**Work instruction**
Reproduce every line of text in the records below, word for word, and omit the pictures.

+ + + + +

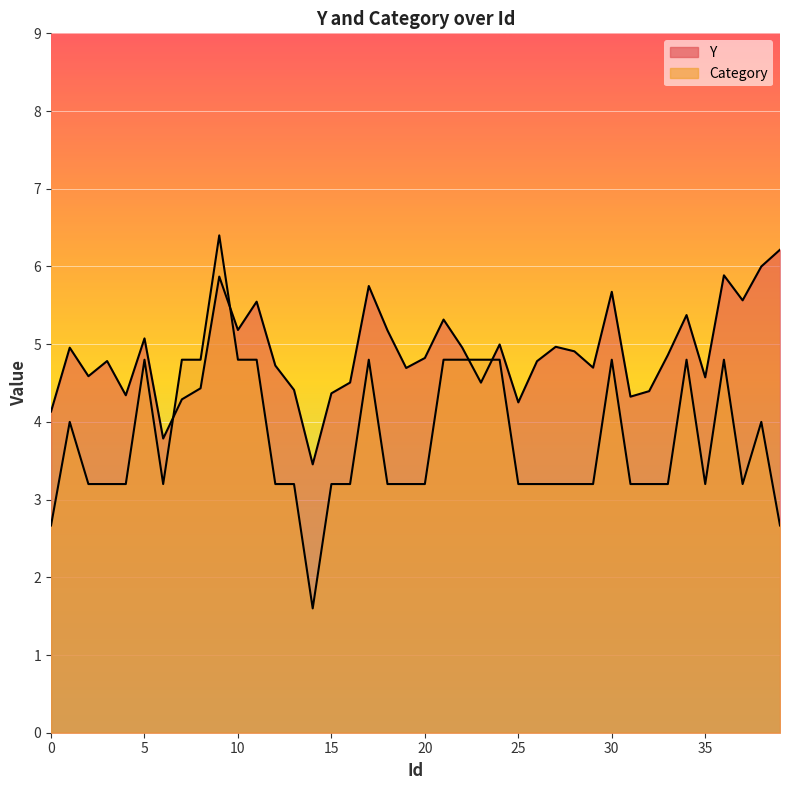

How many categories are shown in the chart?

40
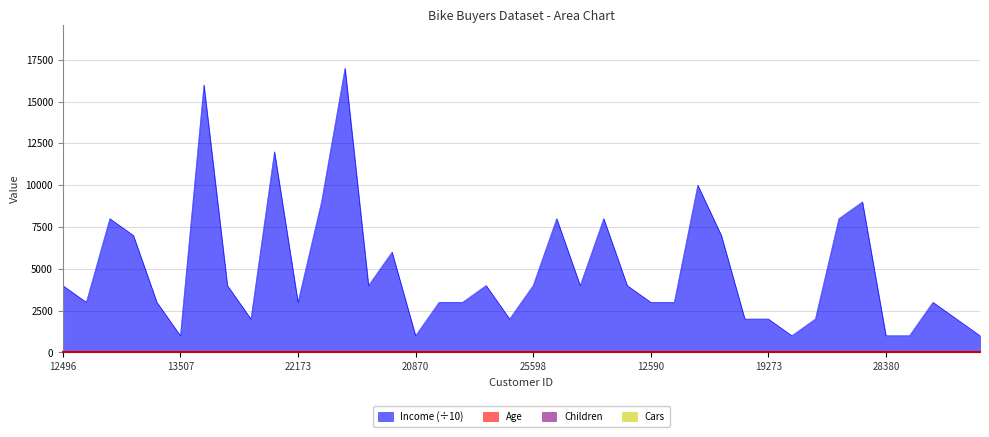

What is the difference between the maximum and minimum values in the Income series?

16000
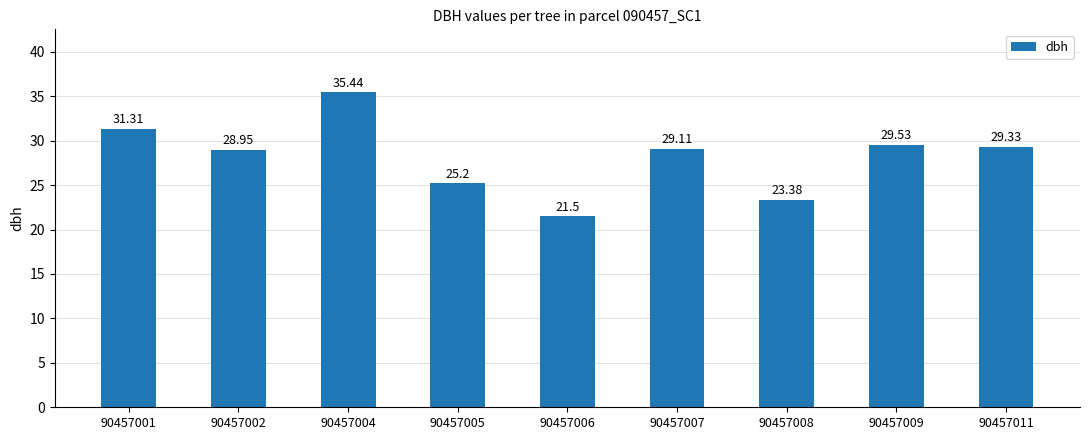

What is the ratio of the value at 90457009 to the value at 90457008?

1.3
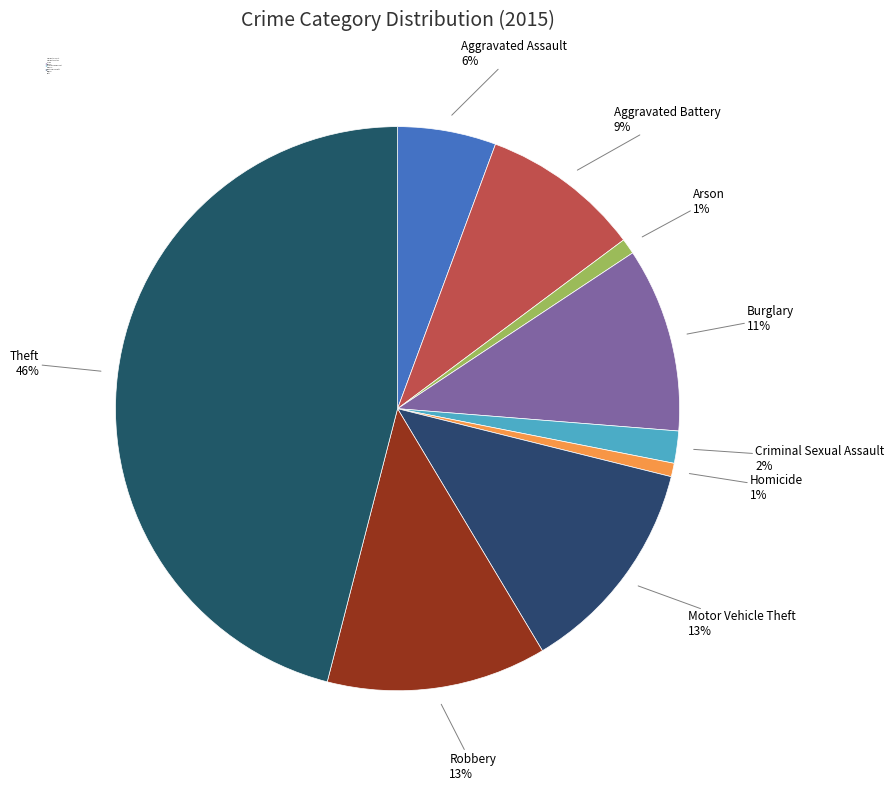

Do Motor Vehicle Theft and Aggravated Battery together represent more than half of the pie?

No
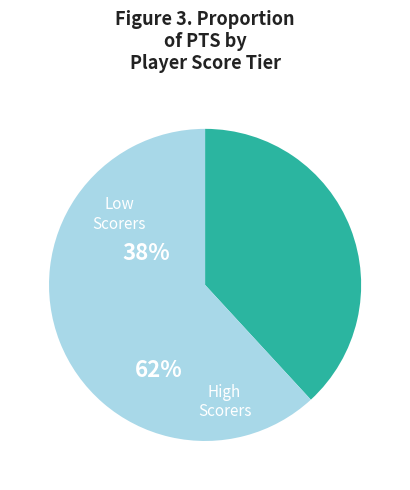

Is there a majority slice in this chart?

Yes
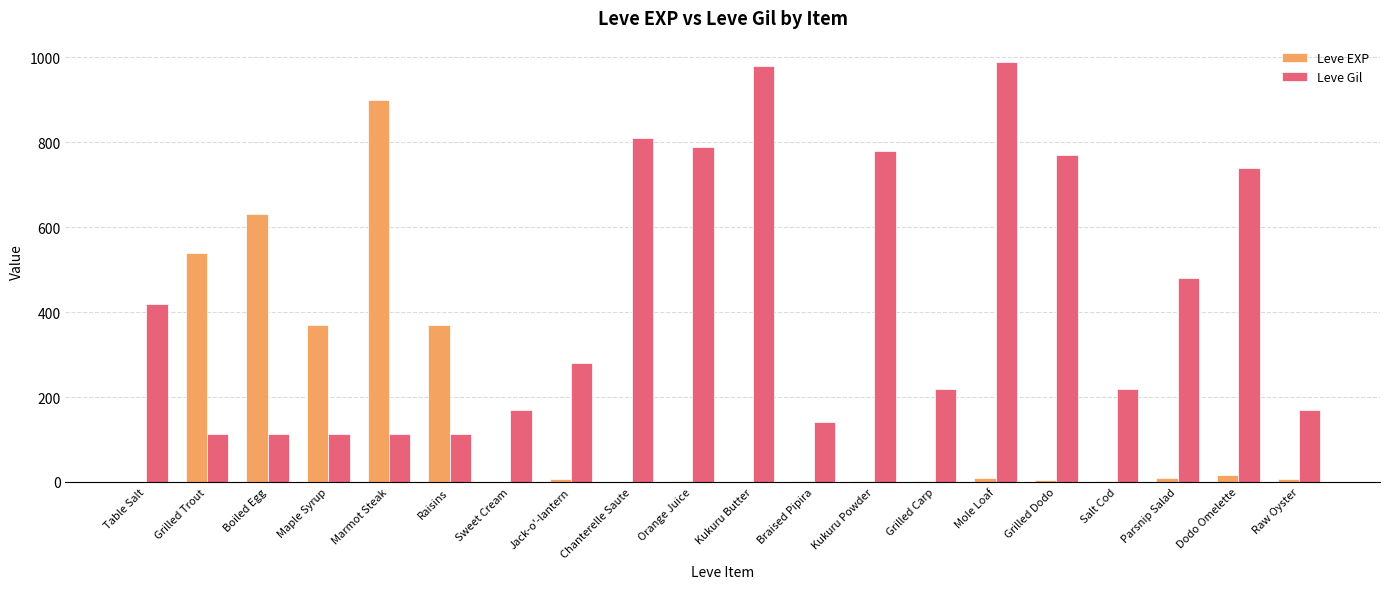

Where does the Leve Gil series first go above 280?

Table Salt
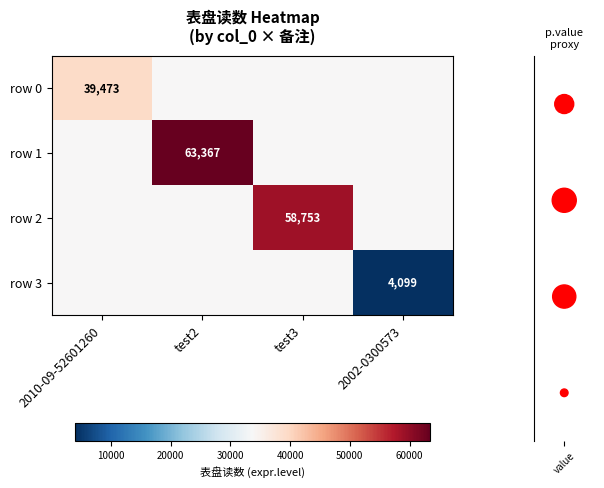

True or false: row 1 has a value of 41755 at test2.

False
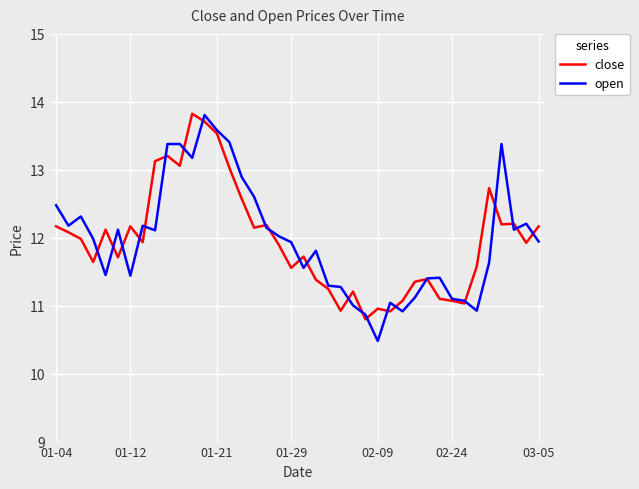

What is the lowest value of the close series?

10.8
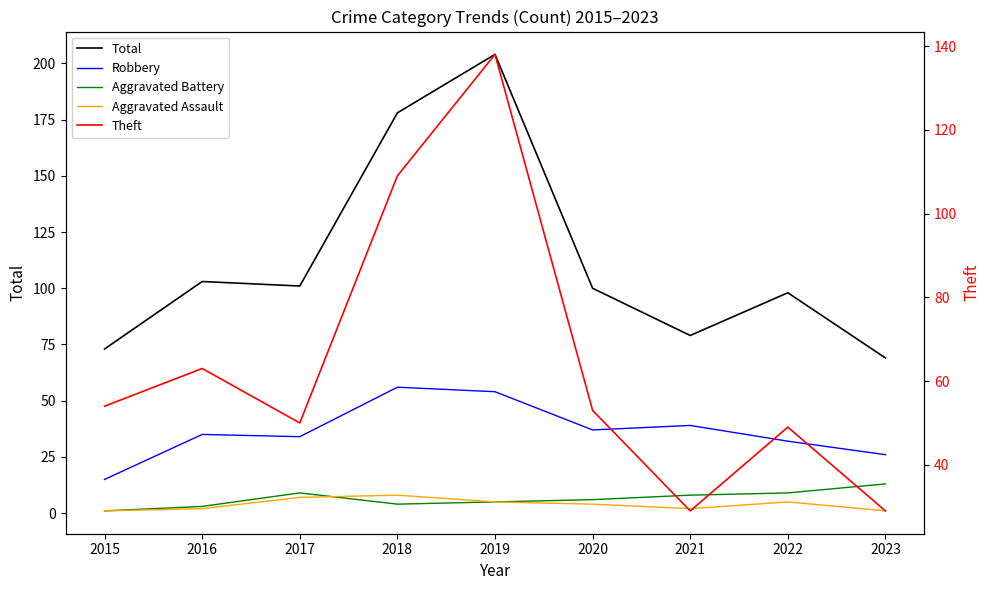

How many Aggravated Assault values are between 2 and 5?

5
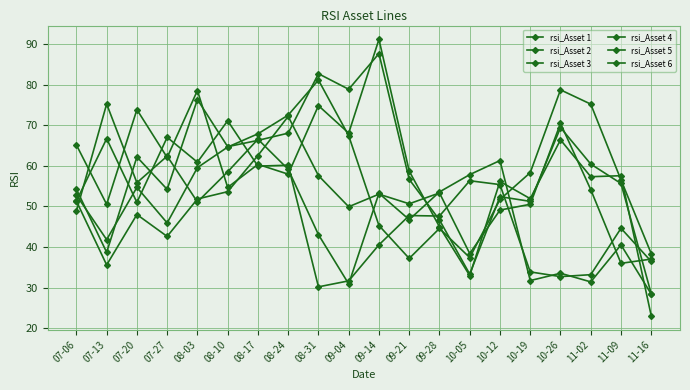

Rank the categories by rsi_Asset 4 value from highest to lowest.

07-13, 08-17, 07-27, 10-12, 08-24, 08-10, 10-05, 07-20, 09-28, 09-14, 08-03, 07-06, 09-21, 08-31, 11-09, 10-26, 10-19, 11-02, 09-04, 11-16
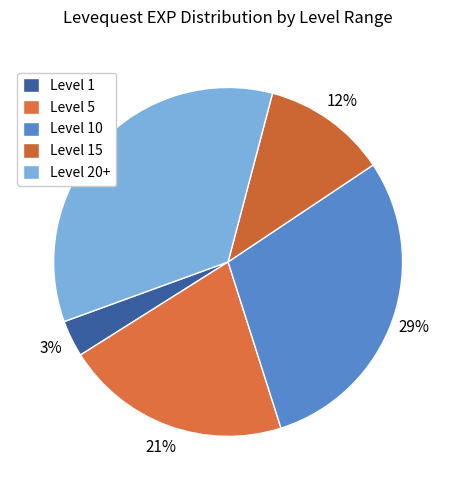

Which slice is the smallest?

Level 1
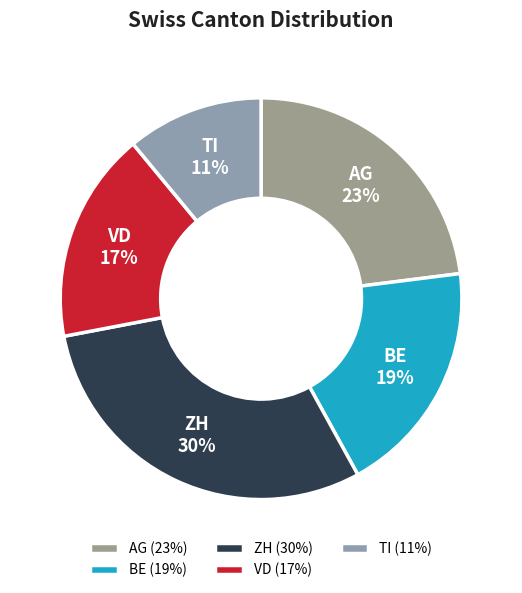

To the nearest percent, what is the difference between the AG and BE slice percentages?

4%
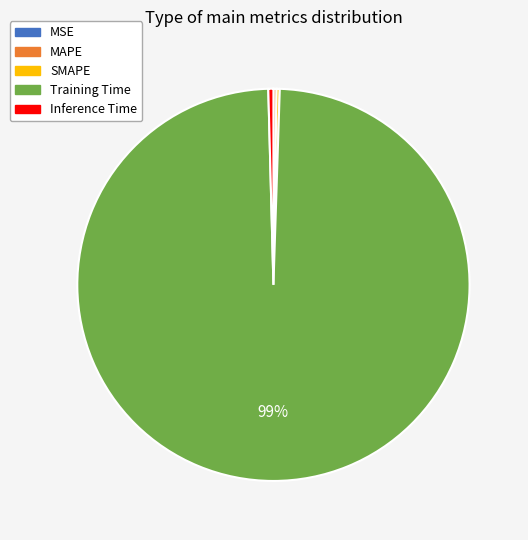

Which slice is the largest?

Training Time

+ + + + +

**Answer below**
How many categories are shown in the chart?

40

What is the difference between the maximum and minimum values in the Income series?

16000

What is the ratio of the value at 90457009 to the value at 90457008?

1.3

Do Motor Vehicle Theft and Aggravated Battery together represent more than half of the pie?

No

Is there a majority slice in this chart?

Yes

Where does the Leve Gil series first go above 280?

Table Salt

True or false: row 1 has a value of 41755 at test2.

False

What is the lowest value of the close series?

10.8

How many Aggravated Assault values are between 2 and 5?

5

Rank the categories by rsi_Asset 4 value from highest to lowest.

07-13, 08-17, 07-27, 10-12, 08-24, 08-10, 10-05, 07-20, 09-28, 09-14, 08-03, 07-06, 09-21, 08-31, 11-09, 10-26, 10-19, 11-02, 09-04, 11-16

Which slice is the smallest?

Level 1

To the nearest percent, what is the difference between the AG and BE slice percentages?

4%

Which slice is the largest?

Training Time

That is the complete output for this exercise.